Or was that King Ole.
Isn’t King Ole, Georgie?
OH NO! Someone’s at the DOOR! HIDE! It might be the NSA!
Oh c’mon Petulant — humor me (I’ll buy you unlimited rounds of aquavit if you do)
As long as I CAN HAVE ROCKS!
Ok, Who’s there?
My week isn’t necessarily over on Friday, as I do freelance work too, but Friday night I shut it down, 90% of the time. Otherwise, burnout would ensue. I will probably do about 10 hours of work over the weekend, but at $50 and $60 an hour, I won’t complain…
Tonight, though, Yanks-Mets and lots of alcohol are all that’s going on in this household.
I know one joke. What do you call a lesbian with two lovers?
*clink clink clink* [Rocks for petulant]
Come on — keep it up, you know the formula . . .
Mike Gravel Who? I forget how knock knock jokes function.
Oh fer fucks sake — wordpress blew my smilie!
So, what DO you call a lesbian with two lovers?
Petulant has had too many drinks because I have no freaking clue what that means.
I never could tell a joke right.
A Bush HAWG- southern spelling since I am in the south
*pouring your aqauvit*
*filling ice trays*
“Mike Gravel Who?
And thanks fer the lesbo joke — I’ll be filing it away. My favorite euphemism for lesbian is “She has dutch-boy fingers”.
I will be away for a bit making some of that lutfisk, lefse, curry homemade pizza.
Hey bartender, the jukebox just ate my Loonie.

Direction 1: Please set down, unchanged, the part of the comment thread that opens with the words containing "Mike Gravel Who? I" and closes with "ate my Loonie.".

Material provided:

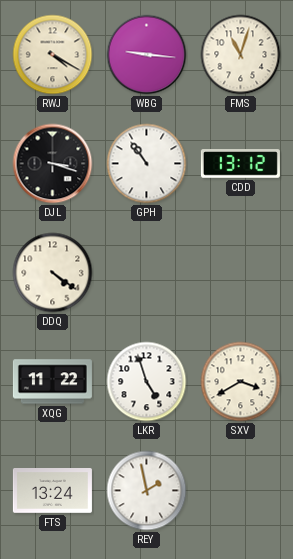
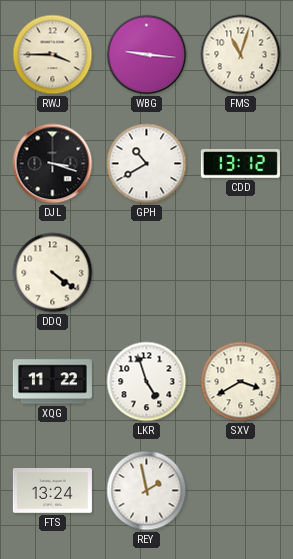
RWJ: 4:20 -> 3:45
GPH: 10:54 -> 10:40
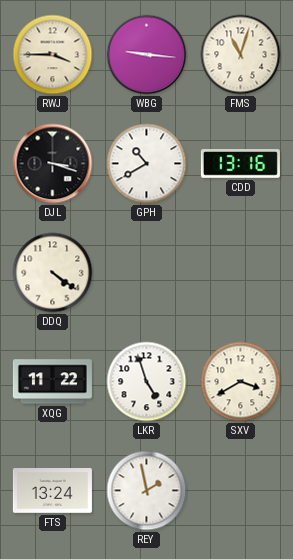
CDD: 13:12 -> 13:16
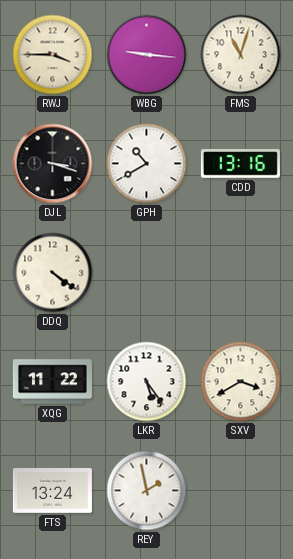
LKR: 4:57 -> 5:24
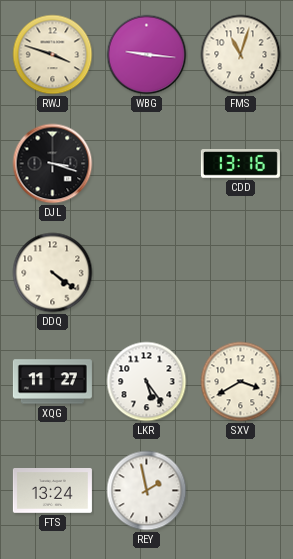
RWJ: 3:45 -> 3:48
GPH: 10:40 -> none
XQG: 11:22 -> 11:27
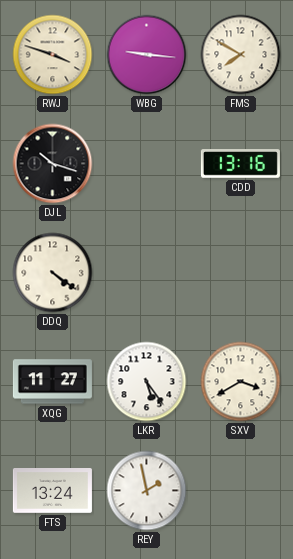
FMS: 11:03 -> 7:50
DJL: 3:18 -> 10:18
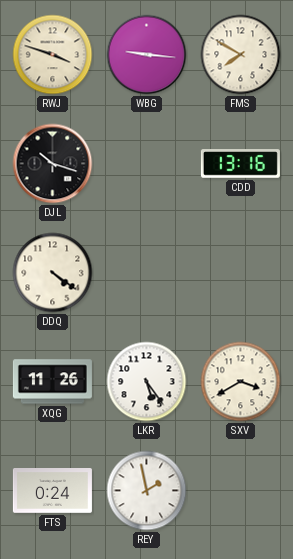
XQG: 11:27 -> 11:26
FTS: 13:24 -> 0:24
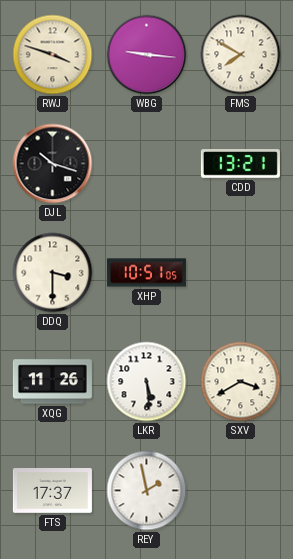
CDD: 13:16 -> 13:21
DDQ: 4:21 -> 3:30
XHP: none -> 10:51
LKR: 5:24 -> 5:29
FTS: 0:24 -> 17:37
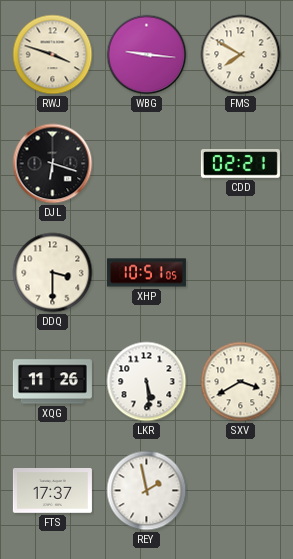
DJL: 10:18 -> 6:18
CDD: 13:21 -> 02:21
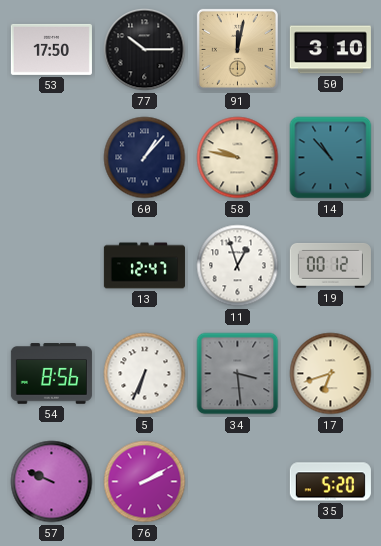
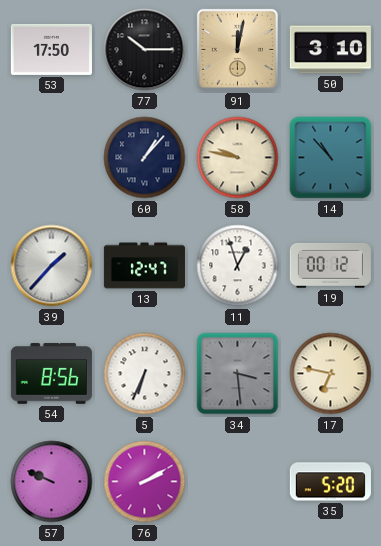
39: none -> 1:37
17: 6:42 -> 6:47
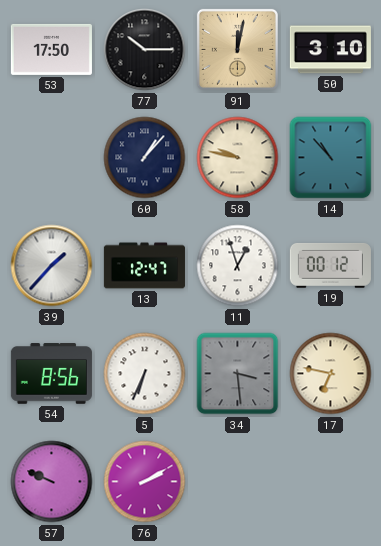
35: 5:20 -> none
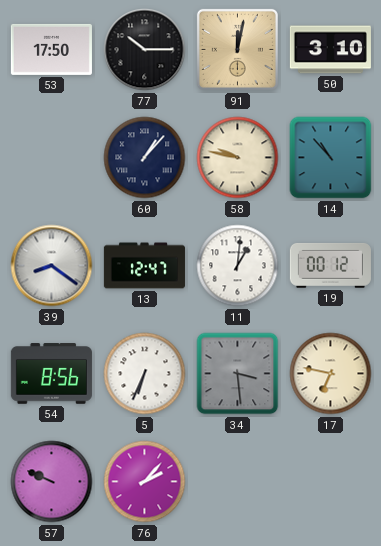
39: 1:37 -> 8:21
11: 12:57 -> 1:01
76: 2:10 -> 2:07
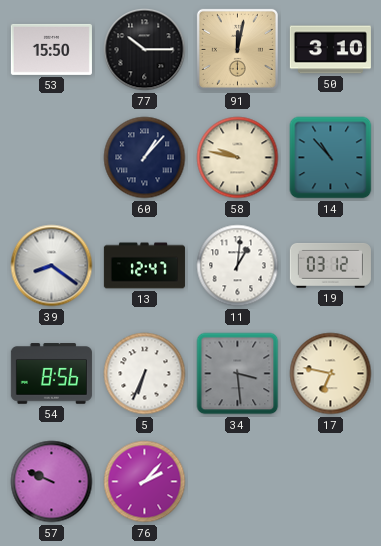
53: 17:50 -> 15:50
19: 00:12 -> 03:12
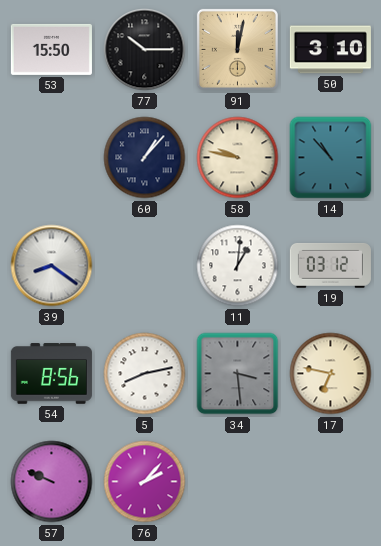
13: 12:47 -> none
5: 6:34 -> 8:13
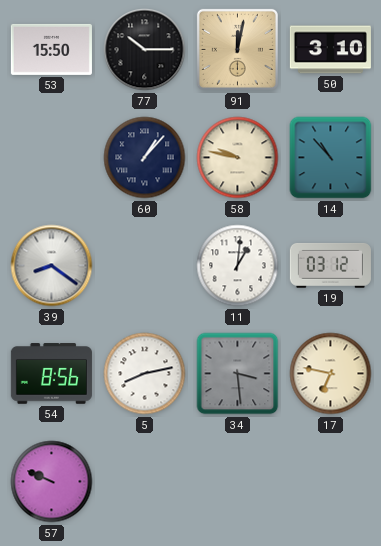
76: 2:07 -> none
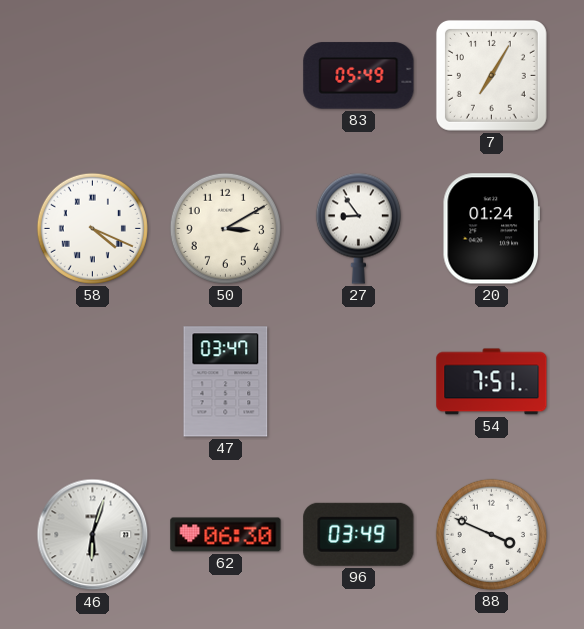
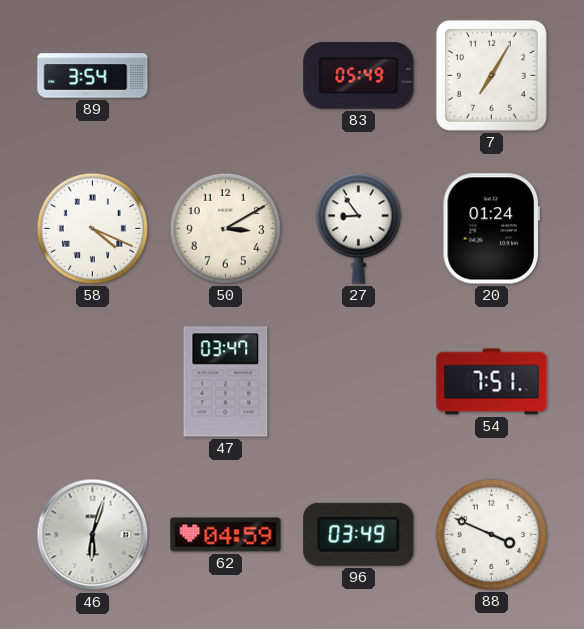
89: none -> 3:54
62: 06:30 -> 04:59
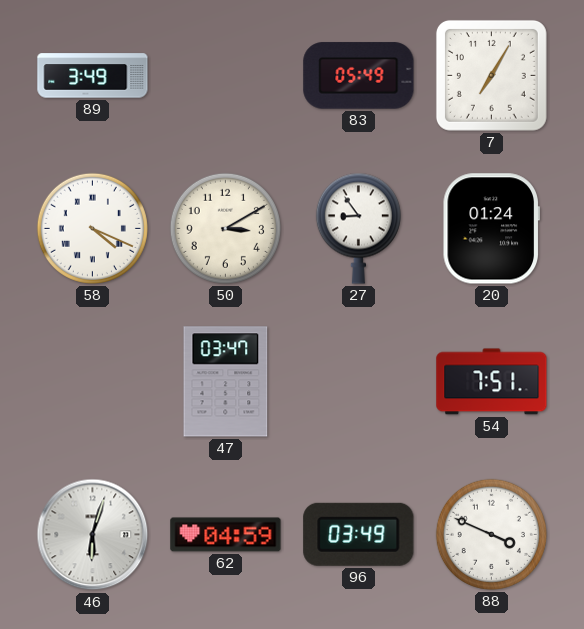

Direction 2: Return each line of the rows that holds the string "none".

Exercise result 1:
Mike Gravel Who? I forget how knock knock jokes function.
Oh fer fucks sake — wordpress blew my smilie!
So, what DO you call a lesbian with two lovers?
Petulant has had too many drinks because I have no freaking clue what that means.
I never could tell a joke right.
A Bush HAWG- southern spelling since I am in the south
*pouring your aqauvit*
*filling ice trays*
“Mike Gravel Who?
And thanks fer the lesbo joke — I’ll be filing it away. My favorite euphemism for lesbian is “She has dutch-boy fingers”.
I will be away for a bit making some of that lutfisk, lefse, curry homemade pizza.
Hey bartender, the jukebox just ate my Loonie.

Exercise result 2:
GPH: 10:40 -> none
XHP: none -> 10:51
39: none -> 1:37
35: 5:20 -> none
13: 12:47 -> none
76: 2:07 -> none
89: none -> 3:54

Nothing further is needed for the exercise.